Some folks mentioned how "having" can be overrated. One person mentioned how the "having" lasts about 30 minutes until the cards are filed/sleeved/paged and then it's back on to the hunt. Another person mentioned how they own so many binders filled with cards that they rarely look at anymore. Because that's how much more exciting acquiring is than admiring.
There are problems with "the chase," as well. Too much of "the chase" leads to too many cards. Too many cards to admire. Too many cards that you don't admire.
But not enough of chasing -- restricting your acquiring to ordering a readily available card or buying the entire set in one shot -- eliminates what I view as one of the hobby's greatest charms: the challenge inherent in this hobby.
There is no one way to collect. And although I could never be a person who buys the entire Topps set each year and nothing else, it's fine if it works for someone else. Just don't expect me to understand it.
You don't have to open packs to get the thrill of "the chase," the thrill of the experience, the thrill of acquiring. You can go to card shows or stay up all hours searching ebay, or coordinate trades with buddies across the country.
But I think the very unscientific poll underlines that some aspect of pursuing is needed to experience the hobby to its fullest. And in my world, that's opening packs (with a little online chasing mixed in). I need my two-minute vacations.
(Quick thoughts on Heritage High Numbers:
1. The black border cards are apparently back for this set.
2. Jeff Samardzija is in the Heritage base set, and a short-print in high numbers. Same team. This will never make sense to me.

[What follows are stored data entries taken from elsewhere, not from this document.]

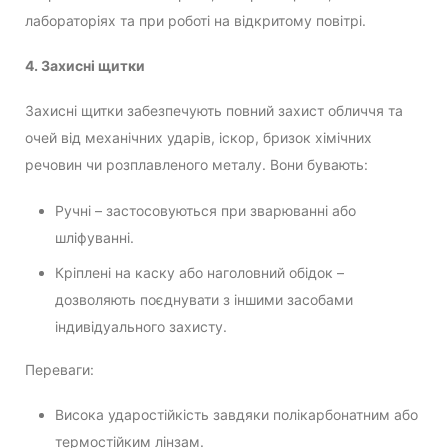
лабораторіях та при роботі на відкритому повітрі.
4. Захисні щитки
Захисні щитки забезпечують повний захист обличчя та
очей від механічних ударів, іскор, бризок хімічних
речовин чи розплавленого металу. Вони бувають:
Ручні – застосовуються при зварюванні або
шліфуванні.
Кріплені на каску або наголовний обідок –
дозволяють поєднувати з іншими засобами
індивідуального захисту.
Переваги:
Висока ударостійкість завдяки полікарбонатним або
термостійким лінзам.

3. No Dodgers -- which, if I didn't trade with a bunch of people, would be an argument for not buying packs).
Comments
But if the Heritage High Numbers are out, all I want to know is whether there are any Dodgers at the numbers gcrl needs to improve the Frankendodger set! Fingers crossed!
(Also, if they're not already spoken for, I'd love to have the Contreras and/or Kawasaki cards.)
I will page through a binder or sift through a set now and then, but it's much more fun to be sifting through a dime or quarter box looking for the missing singles. The hunt is the most fun, especially when you find cool stuff for cheap!
P.S. I dig the Queens Kings phrase too, even thou I hate the Mets... I am a Braves fan.